Dataset items
-------------------------
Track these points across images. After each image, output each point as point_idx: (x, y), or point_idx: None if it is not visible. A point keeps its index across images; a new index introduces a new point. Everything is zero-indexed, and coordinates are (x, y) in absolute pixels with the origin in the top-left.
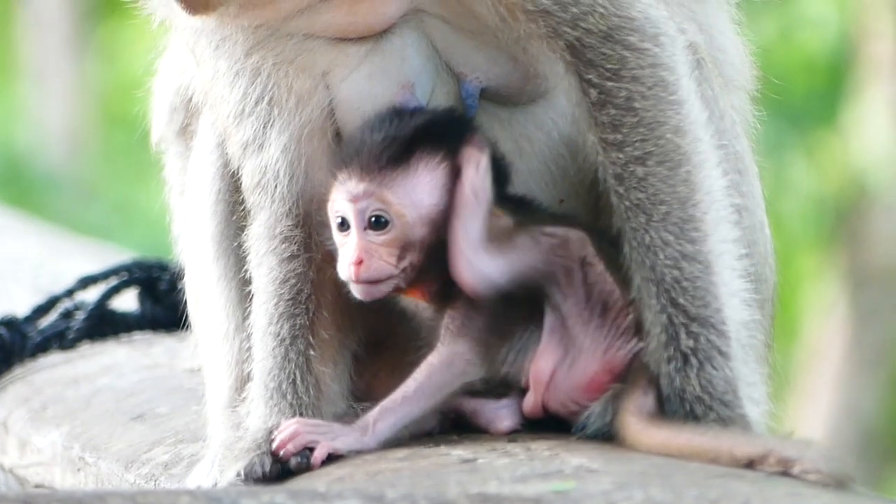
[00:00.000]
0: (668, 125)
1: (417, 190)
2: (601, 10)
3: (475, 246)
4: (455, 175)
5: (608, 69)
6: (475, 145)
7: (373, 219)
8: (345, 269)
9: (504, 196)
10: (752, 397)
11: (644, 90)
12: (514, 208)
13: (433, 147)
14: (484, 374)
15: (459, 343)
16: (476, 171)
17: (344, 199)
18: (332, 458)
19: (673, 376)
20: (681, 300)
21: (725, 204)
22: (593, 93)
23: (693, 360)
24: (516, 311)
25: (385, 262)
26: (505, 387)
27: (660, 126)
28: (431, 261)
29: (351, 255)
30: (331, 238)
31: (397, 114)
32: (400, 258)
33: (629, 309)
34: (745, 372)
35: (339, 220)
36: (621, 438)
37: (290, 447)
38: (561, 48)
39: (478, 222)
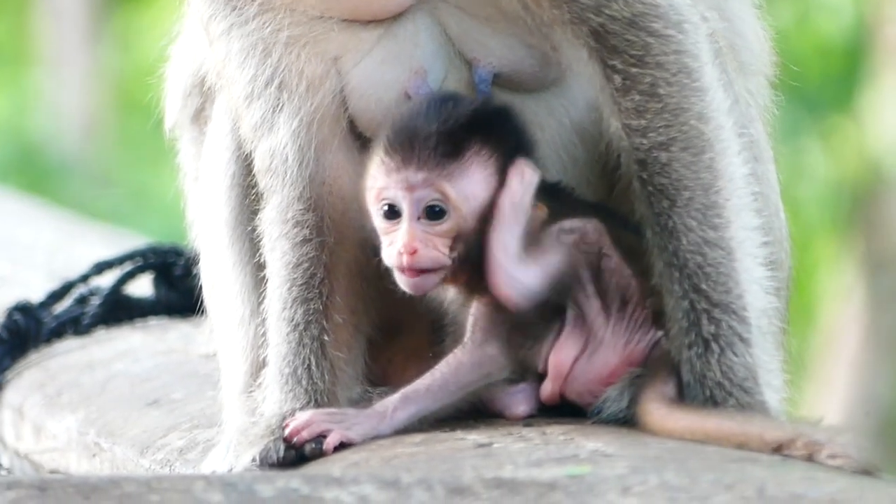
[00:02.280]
0: (692, 112)
1: (473, 183)
2: None
3: (513, 259)
4: (499, 173)
5: (632, 55)
6: (527, 162)
7: (429, 208)
8: (394, 257)
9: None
10: (772, 384)
11: (668, 76)
12: (547, 197)
13: (485, 139)
14: (509, 374)
15: (491, 344)
16: (520, 185)
17: (399, 187)
18: (346, 444)
19: (694, 362)
20: (703, 286)
21: (747, 192)
22: (617, 79)
23: (714, 346)
24: (542, 307)
25: (439, 252)
26: (521, 370)
27: (684, 112)
28: (472, 251)
29: (405, 244)
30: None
31: (449, 101)
32: (452, 248)
33: (648, 301)
34: (764, 359)
35: (387, 207)
36: (644, 425)
37: (305, 434)
38: (585, 34)
39: (516, 235)
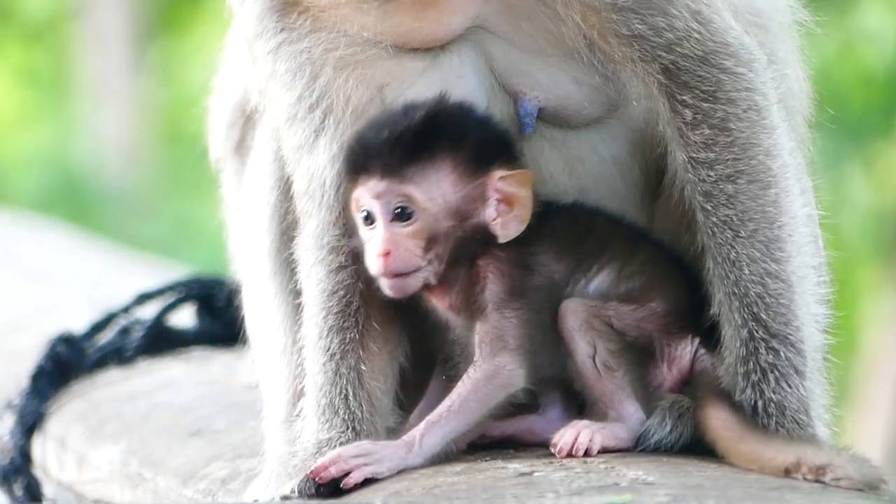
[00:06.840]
0: (761, 147)
1: (441, 182)
2: (696, 35)
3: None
4: (470, 170)
5: (704, 91)
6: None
7: (398, 210)
8: (372, 263)
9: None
10: (823, 418)
11: (739, 112)
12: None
13: (444, 139)
14: (528, 384)
15: (501, 356)
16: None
17: (369, 196)
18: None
19: (749, 391)
20: (763, 316)
21: (808, 232)
22: (688, 113)
23: (770, 376)
24: (545, 316)
25: (412, 254)
26: (539, 381)
27: (752, 147)
28: (459, 253)
29: (378, 248)
30: (359, 239)
31: (406, 109)
32: (426, 250)
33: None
34: (817, 392)
35: (365, 213)
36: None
37: (333, 471)
38: (655, 71)
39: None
-------------------------
● Work request
Print verbatim every line above, apart from the pictures.

● Exercise solution
Track these points across images. After each image, output each point as point_idx: (x, y), or point_idx: None if it is not visible. A point keeps its index across images; a new index introduces a new point. Everything is zero-indexed, and coordinates are (x, y) in absolute pixels with the origin in the top-left.
[00:00.000]
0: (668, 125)
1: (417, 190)
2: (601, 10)
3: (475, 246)
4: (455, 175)
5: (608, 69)
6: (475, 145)
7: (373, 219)
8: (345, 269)
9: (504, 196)
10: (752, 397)
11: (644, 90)
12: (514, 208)
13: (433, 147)
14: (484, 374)
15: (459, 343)
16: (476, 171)
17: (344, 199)
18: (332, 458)
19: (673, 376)
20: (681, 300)
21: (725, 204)
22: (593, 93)
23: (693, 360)
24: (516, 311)
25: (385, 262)
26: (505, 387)
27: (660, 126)
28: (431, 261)
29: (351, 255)
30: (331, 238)
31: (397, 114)
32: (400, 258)
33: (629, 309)
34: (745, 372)
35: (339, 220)
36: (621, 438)
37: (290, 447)
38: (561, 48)
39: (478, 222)
[00:02.280]
0: (692, 112)
1: (473, 183)
2: None
3: (513, 259)
4: (499, 173)
5: (632, 55)
6: (527, 162)
7: (429, 208)
8: (394, 257)
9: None
10: (772, 384)
11: (668, 76)
12: (547, 197)
13: (485, 139)
14: (509, 374)
15: (491, 344)
16: (520, 185)
17: (399, 187)
18: (346, 444)
19: (694, 362)
20: (703, 286)
21: (747, 192)
22: (617, 79)
23: (714, 346)
24: (542, 307)
25: (439, 252)
26: (521, 370)
27: (684, 112)
28: (472, 251)
29: (405, 244)
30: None
31: (449, 101)
32: (452, 248)
33: (648, 301)
34: (764, 359)
35: (387, 207)
36: (644, 425)
37: (305, 434)
38: (585, 34)
39: (516, 235)
[00:06.840]
0: (761, 147)
1: (441, 182)
2: (696, 35)
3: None
4: (470, 170)
5: (704, 91)
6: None
7: (398, 210)
8: (372, 263)
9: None
10: (823, 418)
11: (739, 112)
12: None
13: (444, 139)
14: (528, 384)
15: (501, 356)
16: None
17: (369, 196)
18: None
19: (749, 391)
20: (763, 316)
21: (808, 232)
22: (688, 113)
23: (770, 376)
24: (545, 316)
25: (412, 254)
26: (539, 381)
27: (752, 147)
28: (459, 253)
29: (378, 248)
30: (359, 239)
31: (406, 109)
32: (426, 250)
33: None
34: (817, 392)
35: (365, 213)
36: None
37: (333, 471)
38: (655, 71)
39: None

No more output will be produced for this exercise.